For the test data, the knn graph that generates the layout uses nearest neighbors in the training data only. When you shift the test data, which training data points are considered near neighbors could (probably does) change.

Also yes because the distances between the test and training data points has changed, that would also affect the layout even if the identity of the nearest neighbors stayed the same for the unshifted and shifted test set cases. The effect would be subtle, but the distances are used to generate the resulting similarities which in turn determines how often some edges are sampled. However, I don't think this has a large effect usually.

I may be misunderstanding your question so apologies if this isn't what you are asking about.

dewball345 commented 1 year ago

Okay got it, that makes sense. This was just an example to reproduce this issue, however in practice, this wasn't too big an issue for me either.

Just to summarize what I think you are saying - we "train" a nearest-neighbors graph-based model on our training data that is based on the distances/distribution between the points. And when we apply the test data, we use the same knn model(so in essence we "compare" the test points to the train distribution). If the test distribution changes, the distances between the test points and the train points in the KNN change, which affects the resulting graph structure.

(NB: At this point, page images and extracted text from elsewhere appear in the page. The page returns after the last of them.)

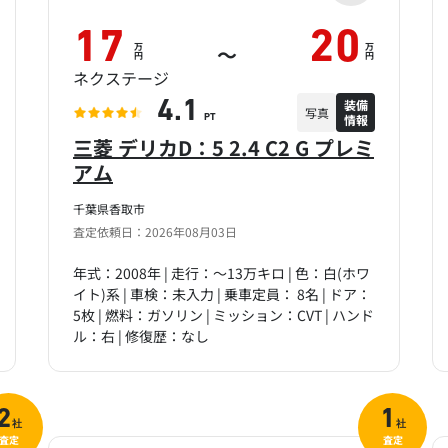
17
20
万
万
～
円
円
ネクステージ
装備
4.1
写真
情報
PT
三菱 デリカD：5 2.4 C2 G プレミ
アム
千葉県香取市
査定依頼日：2026年08月03日
年式：2008年 | 走行：～13万キロ | 色：白(ホワ
イト)系 | 車検：未入力 | 乗車定員： 8名 | ドア：
5枚 | 燃料：ガソリン | ミッション：CVT | ハンド
ル：右 | 修復歴：なし
2
1
社
社
査定
査定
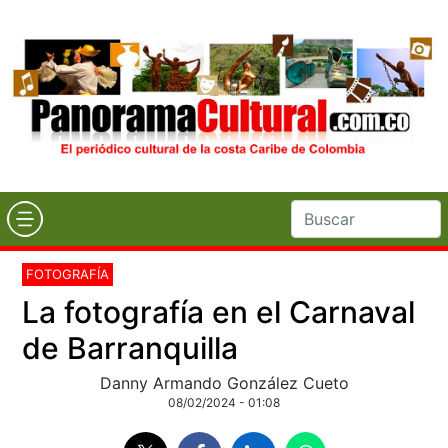
FOTOGRAFÍA
La fotografía en el Carnaval
de Barranquilla
Danny Armando González Cueto
08/02/2024 - 01:08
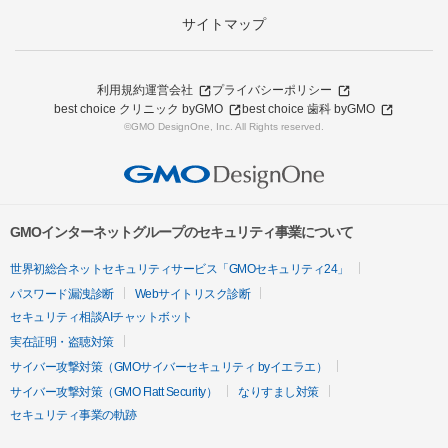
サイトマップ
利用規約
運営会社
プライバシーポリシー
best choice クリニック byGMO
best choice 歯科 byGMO
©GMO DesignOne, Inc. All Rights reserved.
GMOインターネットグループのセキュリティ事業について
世界初総合ネットセキュリティサービス「GMOセキュリティ24」
パスワード漏洩診断
Webサイトリスク診断
セキュリティ相談AIチャットボット
実在証明・盗聴対策
サイバー攻撃対策（GMOサイバーセキュリティ byイエラエ）
サイバー攻撃対策（GMO Flatt Security）
なりすまし対策
セキュリティ事業の軌跡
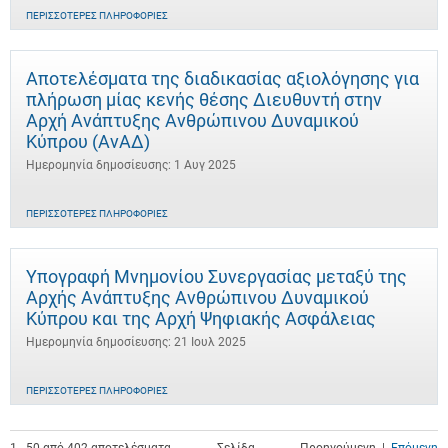
ΠΕΡΙΣΣΌΤΕΡΕΣ ΠΛΗΡΟΦΟΡΊΕΣ
Αποτελέσματα της διαδικασίας αξιολόγησης για
πλήρωση μίας κενής θέσης Διευθυντή στην
Αρχή Ανάπτυξης Ανθρώπινου Δυναμικού
Κύπρου (ΑνΑΔ)
Ημερομηνία δημοσίευσης: 1 Αυγ 2025
ΠΕΡΙΣΣΌΤΕΡΕΣ ΠΛΗΡΟΦΟΡΊΕΣ
Υπογραφή Μνημονίου Συνεργασίας μεταξύ της
Αρχής Ανάπτυξης Ανθρώπινου Δυναμικού
Κύπρου και της Αρχή Ψηφιακής Ασφάλειας
Ημερομηνία δημοσίευσης: 21 Ιουλ 2025
ΠΕΡΙΣΣΌΤΕΡΕΣ ΠΛΗΡΟΦΟΡΊΕΣ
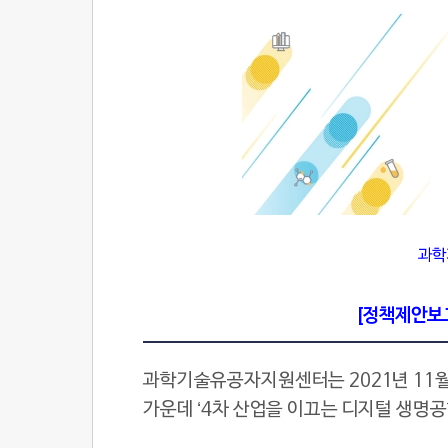
과학
[정책제안보고
과학기술유공자지원센터는 2021년 11
가운데 ‘4차 산업을 이끄는 디지털 생명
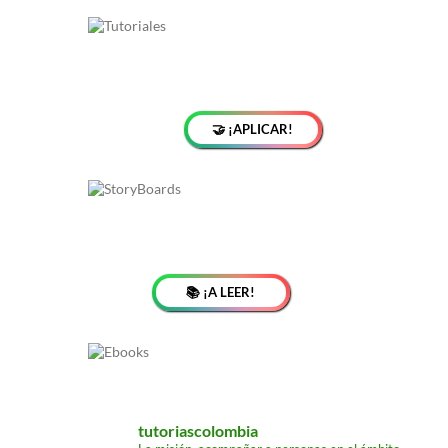
🤝 ¡APLICAR!
📚 ¡A LEER!
tutoriascolombia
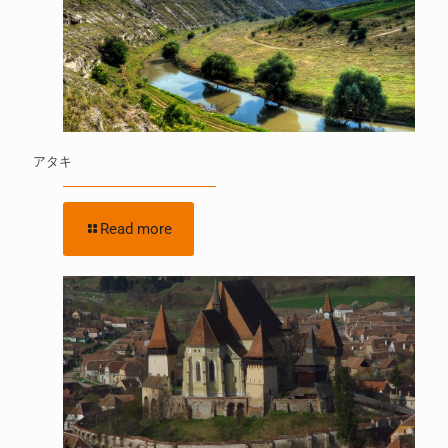
アタキ
Read more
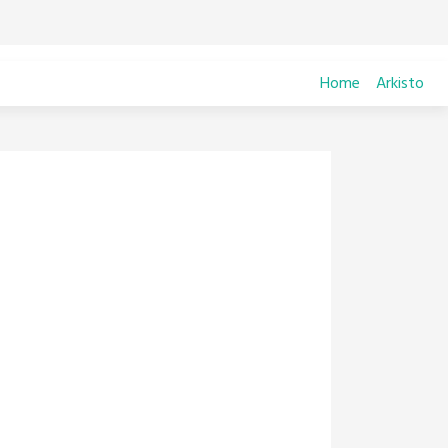
Home
Arkisto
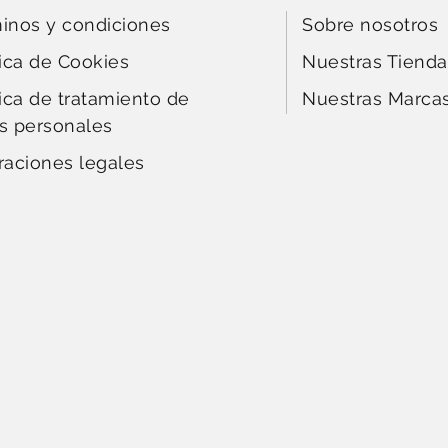
inos y condiciones
Sobre nosotros
tica de Cookies
Nuestras Tienda
tica de tratamiento de
Nuestras Marca
s personales
raciones legales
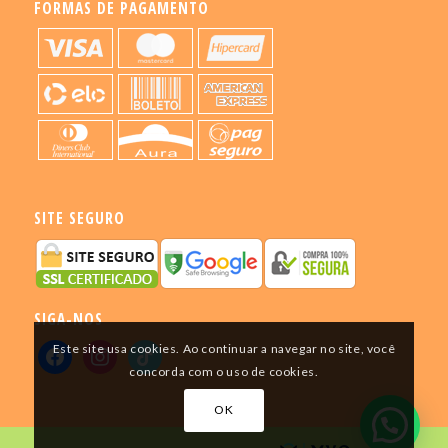
FORMAS DE PAGAMENTO
SITE SEGURO
SIGA-NOS
Este site usa cookies. Ao continuar a navegar no site, você
concorda com o uso de cookies.
OK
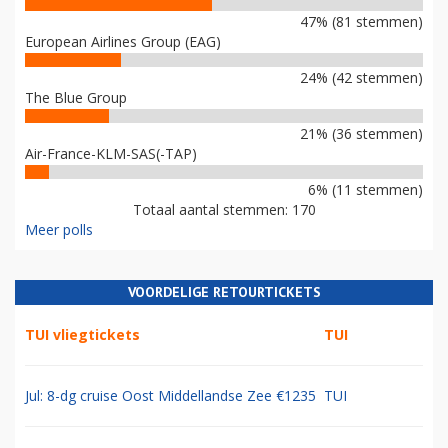
47% (81 stemmen)
European Airlines Group (EAG)
24% (42 stemmen)
The Blue Group
21% (36 stemmen)
Air-France-KLM-SAS(-TAP)
6% (11 stemmen)
Totaal aantal stemmen: 170
Meer polls
VOORDELIGE RETOURTICKETS
TUI vliegtickets
TUI
Jul: 8-dg cruise Oost Middellandse Zee €1235
TUI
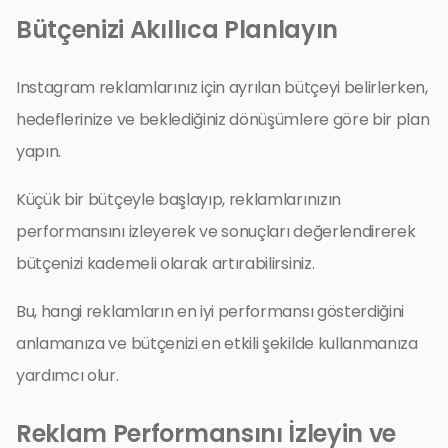
Bütçenizi Akıllıca Planlayın
Instagram reklamlarınız için ayrılan bütçeyi belirlerken,
hedeflerinize ve beklediğiniz dönüşümlere göre bir plan
yapın.
Küçük bir bütçeyle başlayıp, reklamlarınızın
performansını izleyerek ve sonuçları değerlendirerek
bütçenizi kademeli olarak artırabilirsiniz.
Bu, hangi reklamların en iyi performansı gösterdiğini
anlamanıza ve bütçenizi en etkili şekilde kullanmanıza
yardımcı olur.
Reklam Performansını İzleyin ve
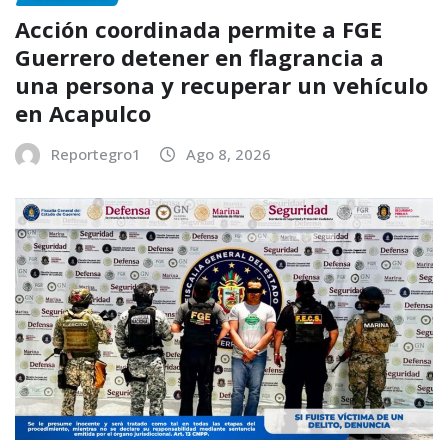
Acción coordinada permite a FGE
Guerrero detener en flagrancia a
una persona y recuperar un vehículo
en Acapulco
Reportegro1
Ago 8, 2026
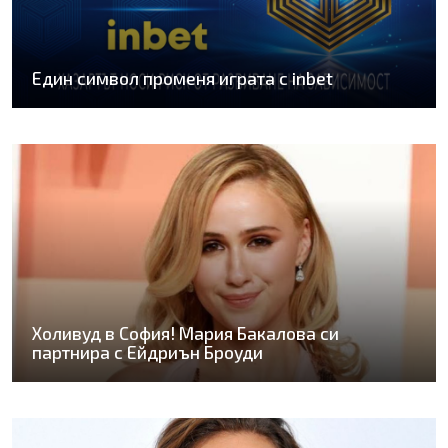
Един символ променя играта с inbet
Холивуд в София! Мария Бакалова си
партнира с Ейдриън Броуди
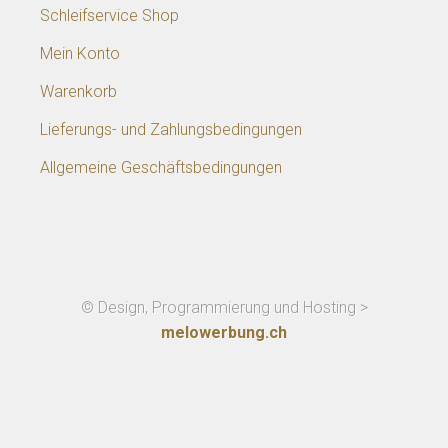
Schleifservice Shop
Mein Konto
Warenkorb
Lieferungs- und Zahlungsbedingungen
Allgemeine Geschäftsbedingungen
© Design, Programmierung und Hosting >
melowerbung.ch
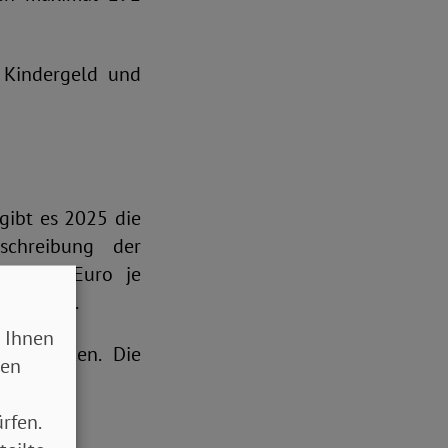
. Kindergeld und
gibt es 2025 die
schreibung der
de, 506 Euro je
sprechend.
 Ihnen
r gesunken. Die
sen
rfen.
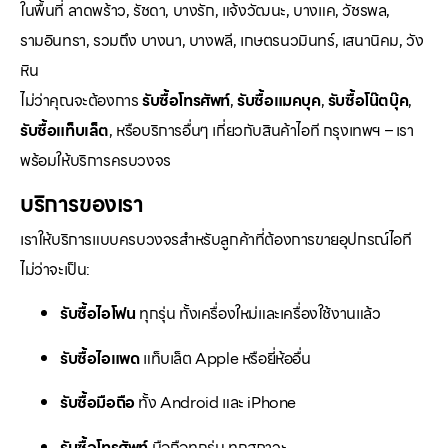
ในพื้นที่ ลาดพร้าว, รัชดา, บางรัก, แจ้งวัฒนะ, บางแค, วัชรพล,
รามอินทรา, รวมถึง บางนา, บางพลี, เกษตรนวมินทร์, เสนานิคม, วัง
หิน
ไม่ว่าคุณจะต้องการ
รับซื้อโทรศัพท์
,
รับซื้อแมคบุค
,
รับซื้อโน๊ตบุ๊ค
,
รับซื้อแท็บเล็ต
, หรือบริการอื่นๆ เกี่ยวกับสินค้าไอที กรุงเทพฯ – เรา
พร้อมให้บริการครบวงจร
บริการของเรา
เราให้บริการแบบครบวงจรสำหรับลูกค้าที่ต้องการขายอุปกรณ์ไอที
ไม่ว่าจะเป็น:
รับซื้อไอโฟน
ทุกรุ่น ทั้งเครื่องใหม่และเครื่องใช้งานแล้ว
รับซื้อไอแพด
แท็บเล็ต Apple หรือยี่ห้ออื่น
รับซื้อมือถือ
ทั้ง Android และ iPhone
รับซื้อโทรศัพท์
มือถือทุกรุ่น ทุกสภาวะ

Thanks again, will check the paper and ask any questions as needed(will close this issue if resolved). I think a solution that could work would be to construct a graph for the test dataset, then try to "match" it with the training graph before applying a transformation, if that makes sense. Basically want to know if there's any good way to "match" testing and training distributions somehow (kind of like a calibration)

jlmelville commented 1 year ago

Basically want to know if there's any good way to "match" testing and training distributions somehow (kind of like a calibration)

If the cluster identities could be used as labels consistently for both training and test data, then you could use supervised UMAP to ameliorate the effect of the drift? Maybe?